Fig 3. Prediction accuracy of the PleioPred-anno on T2D when jointly modeled with additional traits.

Genetic correlations were estimated using LDSC[28] and the significant correlations were labeled in purple. P-value and confidence region indicates the significant correlation between prediction accuracy and genetic correlation. The similar pattern was observed in infinitesimal and non-infinitesimal models without annotations (S1 Fig). AAM: age at menarche, AUT: autism spectrum, BIP: bipolar disorder, BMI: body mass index, BIL: birth length, BIW: birth weight, CHO: childhood obesity, CAD: coronary artery disease, FG: fasting glucose, HDL: HDL Cholesterol, MDD: major depressive disorder, RA: rheumatoid arthritis, and SCZ: schizophrenia.

Fig 4. Comparing non-infinitesimal methods in different standards.

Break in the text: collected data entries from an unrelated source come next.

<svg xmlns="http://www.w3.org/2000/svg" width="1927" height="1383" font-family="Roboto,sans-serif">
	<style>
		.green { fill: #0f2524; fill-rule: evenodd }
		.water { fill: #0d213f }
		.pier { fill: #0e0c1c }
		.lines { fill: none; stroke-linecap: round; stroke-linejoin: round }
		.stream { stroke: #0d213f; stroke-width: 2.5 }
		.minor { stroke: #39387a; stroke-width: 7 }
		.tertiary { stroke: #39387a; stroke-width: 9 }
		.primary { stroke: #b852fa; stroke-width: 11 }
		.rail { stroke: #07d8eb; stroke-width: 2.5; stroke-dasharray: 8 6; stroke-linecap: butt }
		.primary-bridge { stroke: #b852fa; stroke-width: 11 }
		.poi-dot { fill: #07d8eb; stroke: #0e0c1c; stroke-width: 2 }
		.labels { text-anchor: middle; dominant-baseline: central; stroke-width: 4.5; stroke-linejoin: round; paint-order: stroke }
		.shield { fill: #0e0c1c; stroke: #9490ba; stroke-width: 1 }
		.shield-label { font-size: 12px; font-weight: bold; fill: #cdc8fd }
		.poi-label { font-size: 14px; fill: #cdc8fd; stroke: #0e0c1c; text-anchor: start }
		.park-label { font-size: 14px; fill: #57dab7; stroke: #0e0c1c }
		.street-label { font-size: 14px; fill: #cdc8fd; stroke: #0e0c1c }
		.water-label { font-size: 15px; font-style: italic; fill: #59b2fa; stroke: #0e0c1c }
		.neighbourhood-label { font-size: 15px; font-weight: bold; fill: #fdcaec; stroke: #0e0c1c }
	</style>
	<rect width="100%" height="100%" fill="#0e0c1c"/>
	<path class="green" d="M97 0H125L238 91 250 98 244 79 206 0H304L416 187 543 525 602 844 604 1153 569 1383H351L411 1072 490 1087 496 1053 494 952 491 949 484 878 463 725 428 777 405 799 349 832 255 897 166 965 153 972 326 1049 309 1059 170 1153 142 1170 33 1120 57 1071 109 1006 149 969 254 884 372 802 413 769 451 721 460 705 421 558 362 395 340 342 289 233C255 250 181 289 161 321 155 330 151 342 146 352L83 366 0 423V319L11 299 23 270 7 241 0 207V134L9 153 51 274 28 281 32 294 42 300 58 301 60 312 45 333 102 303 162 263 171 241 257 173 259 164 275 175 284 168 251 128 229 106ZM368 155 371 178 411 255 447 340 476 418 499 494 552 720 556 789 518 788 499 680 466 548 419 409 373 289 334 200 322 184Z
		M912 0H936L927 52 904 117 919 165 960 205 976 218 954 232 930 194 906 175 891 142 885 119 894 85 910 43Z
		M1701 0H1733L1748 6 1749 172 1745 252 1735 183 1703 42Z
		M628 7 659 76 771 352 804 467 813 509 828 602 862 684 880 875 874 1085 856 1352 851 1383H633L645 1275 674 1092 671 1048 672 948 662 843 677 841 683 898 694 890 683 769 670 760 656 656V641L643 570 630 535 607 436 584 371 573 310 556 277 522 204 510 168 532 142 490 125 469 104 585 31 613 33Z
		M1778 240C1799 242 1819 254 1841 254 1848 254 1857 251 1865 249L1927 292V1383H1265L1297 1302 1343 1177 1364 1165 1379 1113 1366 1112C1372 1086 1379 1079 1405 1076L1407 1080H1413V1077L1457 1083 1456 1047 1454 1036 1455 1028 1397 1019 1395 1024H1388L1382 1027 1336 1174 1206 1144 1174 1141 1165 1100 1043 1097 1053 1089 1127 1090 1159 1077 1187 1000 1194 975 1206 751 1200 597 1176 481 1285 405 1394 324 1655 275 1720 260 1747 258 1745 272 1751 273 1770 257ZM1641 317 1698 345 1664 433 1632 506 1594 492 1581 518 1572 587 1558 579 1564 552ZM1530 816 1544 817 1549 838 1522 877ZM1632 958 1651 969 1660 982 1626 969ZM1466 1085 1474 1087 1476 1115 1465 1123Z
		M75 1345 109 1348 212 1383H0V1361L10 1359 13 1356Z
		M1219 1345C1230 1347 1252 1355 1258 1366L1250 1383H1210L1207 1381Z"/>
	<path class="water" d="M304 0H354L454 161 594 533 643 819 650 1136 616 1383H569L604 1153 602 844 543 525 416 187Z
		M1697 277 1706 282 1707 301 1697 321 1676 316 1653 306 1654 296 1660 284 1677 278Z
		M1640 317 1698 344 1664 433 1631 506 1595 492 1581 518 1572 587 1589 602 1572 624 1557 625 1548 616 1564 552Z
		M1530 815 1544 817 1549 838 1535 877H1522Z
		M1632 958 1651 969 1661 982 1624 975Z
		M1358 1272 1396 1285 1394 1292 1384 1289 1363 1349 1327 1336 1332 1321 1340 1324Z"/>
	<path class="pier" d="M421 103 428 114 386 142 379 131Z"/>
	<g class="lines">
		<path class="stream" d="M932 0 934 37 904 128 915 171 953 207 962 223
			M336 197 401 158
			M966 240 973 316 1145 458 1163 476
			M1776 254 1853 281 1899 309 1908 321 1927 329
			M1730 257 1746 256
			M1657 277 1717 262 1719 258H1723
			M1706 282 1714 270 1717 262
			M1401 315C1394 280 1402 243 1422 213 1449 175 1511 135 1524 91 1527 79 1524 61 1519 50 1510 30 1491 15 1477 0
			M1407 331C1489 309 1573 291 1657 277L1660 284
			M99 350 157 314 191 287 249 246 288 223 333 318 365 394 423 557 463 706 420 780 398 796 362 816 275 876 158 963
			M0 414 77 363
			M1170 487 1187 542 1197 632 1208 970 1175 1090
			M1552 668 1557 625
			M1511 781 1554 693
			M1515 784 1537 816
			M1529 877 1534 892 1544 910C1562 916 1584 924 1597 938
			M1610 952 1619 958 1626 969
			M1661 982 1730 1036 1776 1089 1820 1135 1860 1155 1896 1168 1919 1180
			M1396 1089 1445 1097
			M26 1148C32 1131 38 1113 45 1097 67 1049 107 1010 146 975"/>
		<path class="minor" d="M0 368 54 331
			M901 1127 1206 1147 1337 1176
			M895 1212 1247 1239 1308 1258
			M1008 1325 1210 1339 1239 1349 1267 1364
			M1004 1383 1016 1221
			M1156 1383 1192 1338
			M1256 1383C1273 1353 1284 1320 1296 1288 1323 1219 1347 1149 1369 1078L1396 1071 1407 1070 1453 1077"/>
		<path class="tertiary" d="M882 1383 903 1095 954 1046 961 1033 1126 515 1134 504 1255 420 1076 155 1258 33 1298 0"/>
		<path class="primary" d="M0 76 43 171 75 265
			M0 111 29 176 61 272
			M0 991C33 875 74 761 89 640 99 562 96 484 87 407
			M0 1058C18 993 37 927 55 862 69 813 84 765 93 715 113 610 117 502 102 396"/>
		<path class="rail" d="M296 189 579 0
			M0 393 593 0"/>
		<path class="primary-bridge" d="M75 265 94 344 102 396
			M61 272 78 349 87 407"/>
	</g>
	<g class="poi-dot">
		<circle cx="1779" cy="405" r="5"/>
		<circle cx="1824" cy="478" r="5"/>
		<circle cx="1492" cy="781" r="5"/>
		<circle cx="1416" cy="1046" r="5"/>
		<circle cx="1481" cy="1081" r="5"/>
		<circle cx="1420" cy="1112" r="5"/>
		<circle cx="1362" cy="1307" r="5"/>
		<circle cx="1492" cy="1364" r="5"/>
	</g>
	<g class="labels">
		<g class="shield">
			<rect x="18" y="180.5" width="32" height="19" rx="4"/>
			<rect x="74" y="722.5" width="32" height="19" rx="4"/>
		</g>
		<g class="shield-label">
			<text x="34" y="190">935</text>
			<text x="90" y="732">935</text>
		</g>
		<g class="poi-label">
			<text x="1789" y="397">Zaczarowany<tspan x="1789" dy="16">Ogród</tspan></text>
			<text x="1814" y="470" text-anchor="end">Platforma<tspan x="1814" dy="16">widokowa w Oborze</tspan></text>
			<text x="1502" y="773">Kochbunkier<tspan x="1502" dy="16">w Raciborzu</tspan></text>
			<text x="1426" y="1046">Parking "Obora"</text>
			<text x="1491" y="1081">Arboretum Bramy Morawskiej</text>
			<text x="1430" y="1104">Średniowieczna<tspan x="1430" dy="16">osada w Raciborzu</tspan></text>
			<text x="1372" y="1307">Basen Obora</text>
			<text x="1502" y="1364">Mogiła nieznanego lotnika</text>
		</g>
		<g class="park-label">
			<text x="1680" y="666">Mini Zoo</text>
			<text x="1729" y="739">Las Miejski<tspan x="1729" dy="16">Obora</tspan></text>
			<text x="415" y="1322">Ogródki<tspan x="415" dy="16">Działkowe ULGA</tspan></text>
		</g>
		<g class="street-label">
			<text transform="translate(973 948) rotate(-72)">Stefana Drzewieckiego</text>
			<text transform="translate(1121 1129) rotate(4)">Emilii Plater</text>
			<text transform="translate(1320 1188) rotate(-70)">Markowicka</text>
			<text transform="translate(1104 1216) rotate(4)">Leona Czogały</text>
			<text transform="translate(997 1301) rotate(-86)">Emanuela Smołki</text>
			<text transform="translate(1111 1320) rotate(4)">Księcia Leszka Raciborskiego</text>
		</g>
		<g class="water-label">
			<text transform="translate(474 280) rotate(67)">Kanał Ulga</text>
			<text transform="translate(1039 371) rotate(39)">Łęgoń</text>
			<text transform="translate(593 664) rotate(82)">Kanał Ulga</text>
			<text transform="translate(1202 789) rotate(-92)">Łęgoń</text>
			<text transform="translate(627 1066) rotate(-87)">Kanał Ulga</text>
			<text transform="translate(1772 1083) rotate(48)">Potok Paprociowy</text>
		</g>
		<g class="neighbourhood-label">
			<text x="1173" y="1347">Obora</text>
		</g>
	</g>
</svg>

(A) Enrichment of proportion of cases in testing samples with high PRS (top 1%, 5%, 10%, 20% and 30% risk groups stratified by PRS) in CD and CEL. (B) Distribution of age of onset of T2D in testing samples with high PRS (top 5%, 10%, 20% and 30% risk groups stratified by PRS) in T2D. P-values were calculated using Wilcoxon rank test comparing the two-trait models with the one-trait models. The last column represents the overall age of onset in testing samples.